> **RECORDS**:
##############################
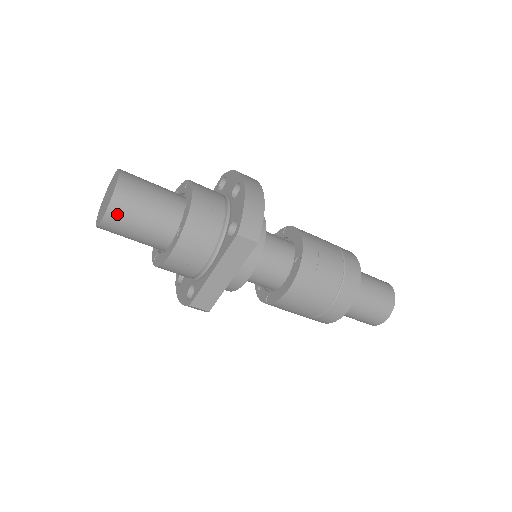
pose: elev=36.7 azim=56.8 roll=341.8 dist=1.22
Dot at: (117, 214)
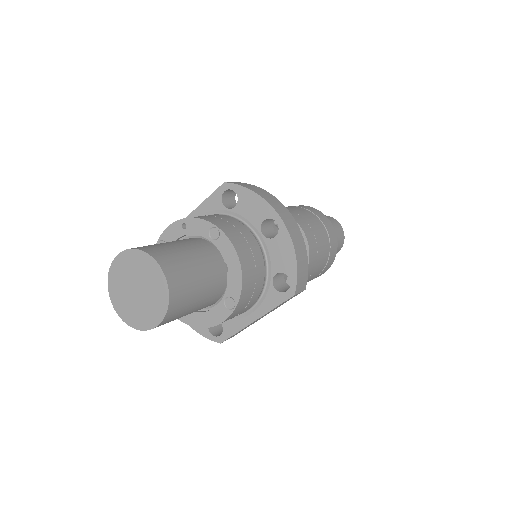
Dot at: (170, 319)
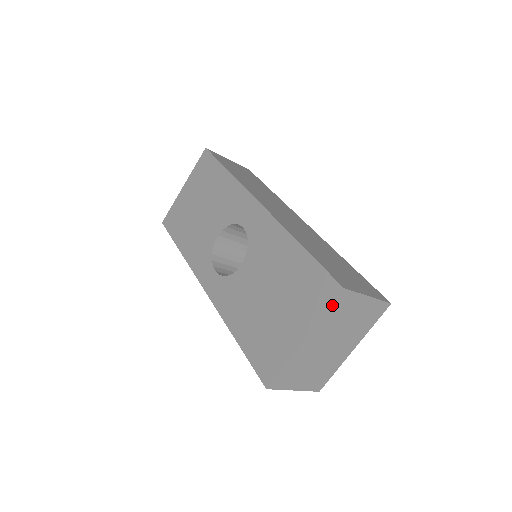
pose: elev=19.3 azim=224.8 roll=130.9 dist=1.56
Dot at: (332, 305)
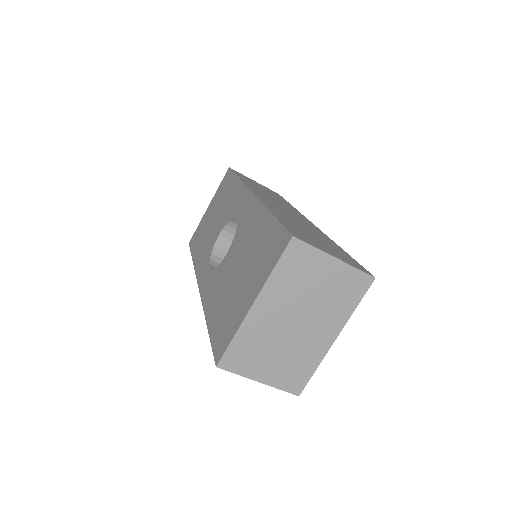
Dot at: (282, 258)
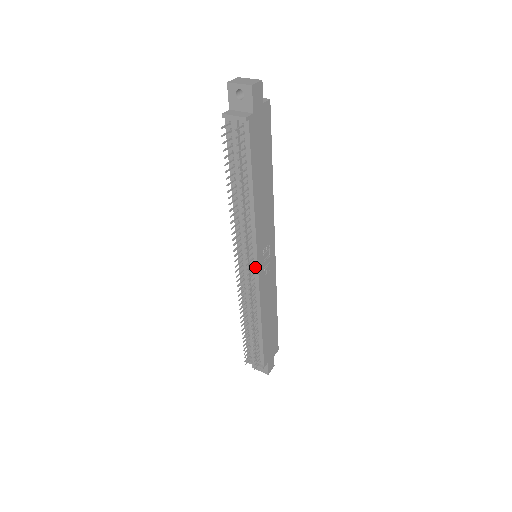
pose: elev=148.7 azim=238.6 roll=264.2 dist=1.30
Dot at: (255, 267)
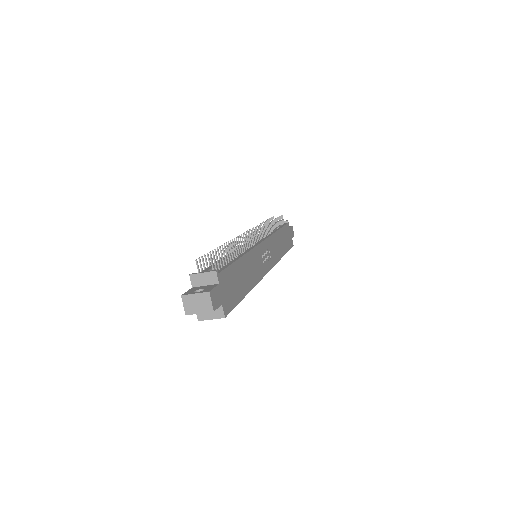
Dot at: (260, 241)
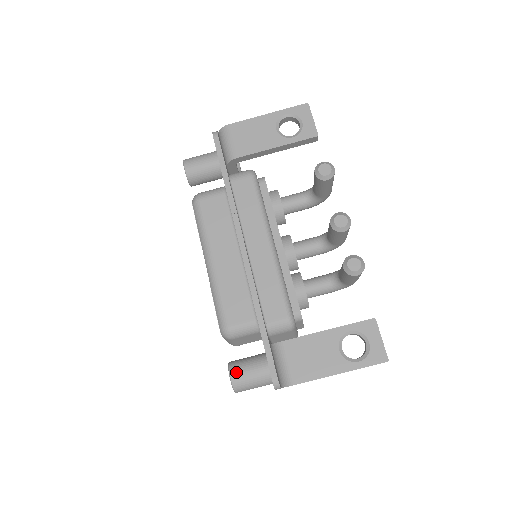
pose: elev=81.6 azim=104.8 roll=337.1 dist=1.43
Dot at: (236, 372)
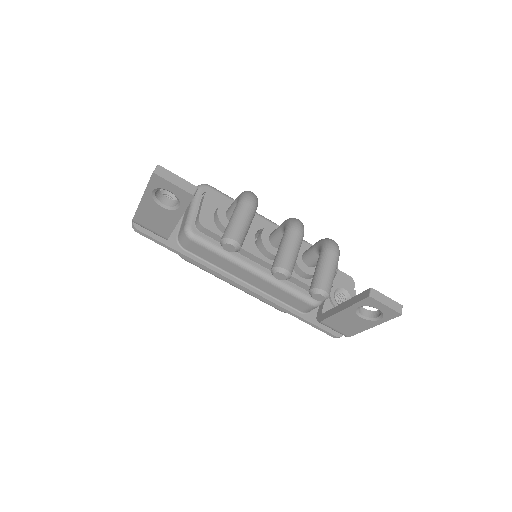
Dot at: occluded
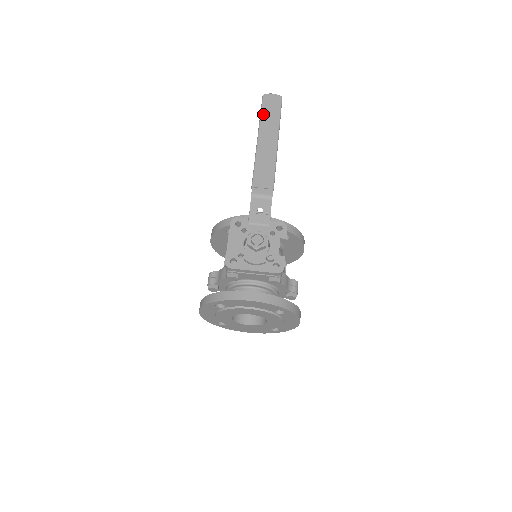
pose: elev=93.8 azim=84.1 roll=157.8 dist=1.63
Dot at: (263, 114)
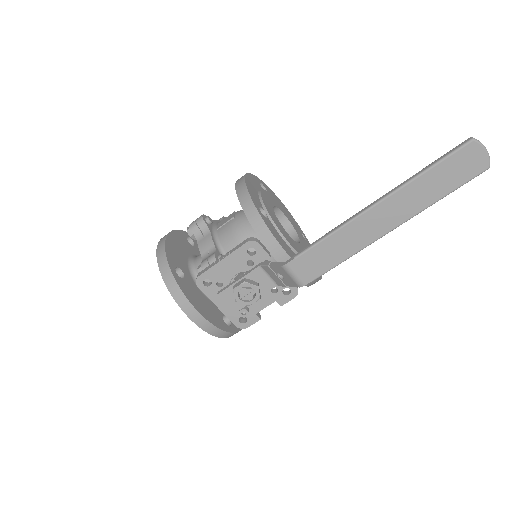
Dot at: (430, 173)
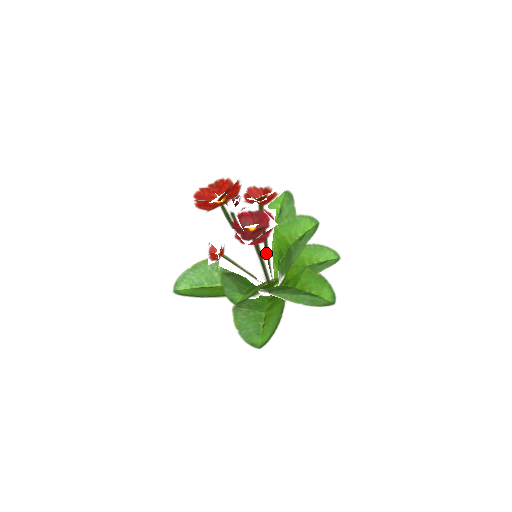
##############################
> **TASK GOAL**:
Recast the records above as a numbered list with one line per item and no blank lines. Leave out the pictures.

> **SOLUTION TO THE PROBLEM**:
1. pose: elev=36.7 azim=56.8 roll=341.8 dist=1.22
2. Dot at: (117, 214)
3. Dot at: (170, 319)
4. pose: elev=19.3 azim=224.8 roll=130.9 dist=1.56
5. Dot at: (332, 305)
6. Dot at: (282, 258)
7. pose: elev=148.7 azim=238.6 roll=264.2 dist=1.30
8. Dot at: (255, 267)
9. Dot at: (260, 241)
10. pose: elev=81.6 azim=104.8 roll=337.1 dist=1.43
11. Dot at: (236, 372)
12. Dot at: occluded
13. pose: elev=93.8 azim=84.1 roll=157.8 dist=1.63
14. Dot at: (263, 114)
15. Dot at: (430, 173)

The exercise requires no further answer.